▶ YOUR OBJECTIVE: Write down, unchanged, the entries from the first line through the line holding "Φίλιππος μελικης διοργανώνει ετήσιο". Include no other line.

▶ RECORD SET:
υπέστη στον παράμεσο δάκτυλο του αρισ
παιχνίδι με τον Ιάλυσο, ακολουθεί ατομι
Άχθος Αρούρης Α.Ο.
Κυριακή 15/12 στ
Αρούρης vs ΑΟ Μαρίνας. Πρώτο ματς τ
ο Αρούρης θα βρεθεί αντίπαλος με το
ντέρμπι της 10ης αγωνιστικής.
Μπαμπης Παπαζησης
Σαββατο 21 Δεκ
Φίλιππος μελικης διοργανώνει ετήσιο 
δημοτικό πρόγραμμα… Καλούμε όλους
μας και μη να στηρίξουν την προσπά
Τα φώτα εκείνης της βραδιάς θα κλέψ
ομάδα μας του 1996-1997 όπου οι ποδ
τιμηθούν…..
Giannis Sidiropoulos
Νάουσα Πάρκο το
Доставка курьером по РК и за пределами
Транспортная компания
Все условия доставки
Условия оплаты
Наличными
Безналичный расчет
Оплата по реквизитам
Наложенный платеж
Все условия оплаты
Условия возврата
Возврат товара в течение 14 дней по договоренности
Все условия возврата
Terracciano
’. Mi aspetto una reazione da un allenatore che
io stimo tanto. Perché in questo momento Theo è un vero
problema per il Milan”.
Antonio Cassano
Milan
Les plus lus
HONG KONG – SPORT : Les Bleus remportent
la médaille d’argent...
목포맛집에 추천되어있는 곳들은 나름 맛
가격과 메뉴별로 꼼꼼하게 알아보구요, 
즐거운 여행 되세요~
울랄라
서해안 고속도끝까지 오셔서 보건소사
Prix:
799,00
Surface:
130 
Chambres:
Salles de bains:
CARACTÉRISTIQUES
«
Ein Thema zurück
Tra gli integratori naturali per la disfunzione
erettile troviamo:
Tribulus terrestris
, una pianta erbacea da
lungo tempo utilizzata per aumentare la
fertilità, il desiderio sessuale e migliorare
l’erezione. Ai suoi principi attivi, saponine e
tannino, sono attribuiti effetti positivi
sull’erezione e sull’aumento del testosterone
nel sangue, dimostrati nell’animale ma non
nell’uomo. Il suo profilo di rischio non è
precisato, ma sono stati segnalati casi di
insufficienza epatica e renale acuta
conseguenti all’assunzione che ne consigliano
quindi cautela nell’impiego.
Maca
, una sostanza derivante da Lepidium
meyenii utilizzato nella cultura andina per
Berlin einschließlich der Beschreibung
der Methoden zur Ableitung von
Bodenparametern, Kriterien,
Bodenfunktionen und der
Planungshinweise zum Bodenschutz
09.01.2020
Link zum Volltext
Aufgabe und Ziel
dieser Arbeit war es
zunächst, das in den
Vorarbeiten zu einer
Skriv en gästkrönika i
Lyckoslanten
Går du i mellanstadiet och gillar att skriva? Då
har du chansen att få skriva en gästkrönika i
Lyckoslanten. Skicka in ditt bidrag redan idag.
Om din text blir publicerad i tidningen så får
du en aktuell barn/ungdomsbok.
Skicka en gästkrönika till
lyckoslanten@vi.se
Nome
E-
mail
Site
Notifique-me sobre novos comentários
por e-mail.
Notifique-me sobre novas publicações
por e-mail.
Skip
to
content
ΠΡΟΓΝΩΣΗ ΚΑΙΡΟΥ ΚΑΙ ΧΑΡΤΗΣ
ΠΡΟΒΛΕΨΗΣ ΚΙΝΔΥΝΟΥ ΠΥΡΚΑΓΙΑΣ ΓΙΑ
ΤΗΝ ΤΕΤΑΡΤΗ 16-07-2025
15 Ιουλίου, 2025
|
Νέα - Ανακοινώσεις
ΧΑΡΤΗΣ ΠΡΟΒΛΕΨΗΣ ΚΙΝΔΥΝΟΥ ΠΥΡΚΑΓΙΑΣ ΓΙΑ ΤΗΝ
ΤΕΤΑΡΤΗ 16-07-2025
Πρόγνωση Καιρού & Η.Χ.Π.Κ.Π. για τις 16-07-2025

▶ SOLVED EXERCISE:
υπέστη στον παράμεσο δάκτυλο του αρισ
παιχνίδι με τον Ιάλυσο, ακολουθεί ατομι
Άχθος Αρούρης Α.Ο.
Κυριακή 15/12 στ
Αρούρης vs ΑΟ Μαρίνας. Πρώτο ματς τ
ο Αρούρης θα βρεθεί αντίπαλος με το
ντέρμπι της 10ης αγωνιστικής.
Μπαμπης Παπαζησης
Σαββατο 21 Δεκ
Φίλιππος μελικης διοργανώνει ετήσιο 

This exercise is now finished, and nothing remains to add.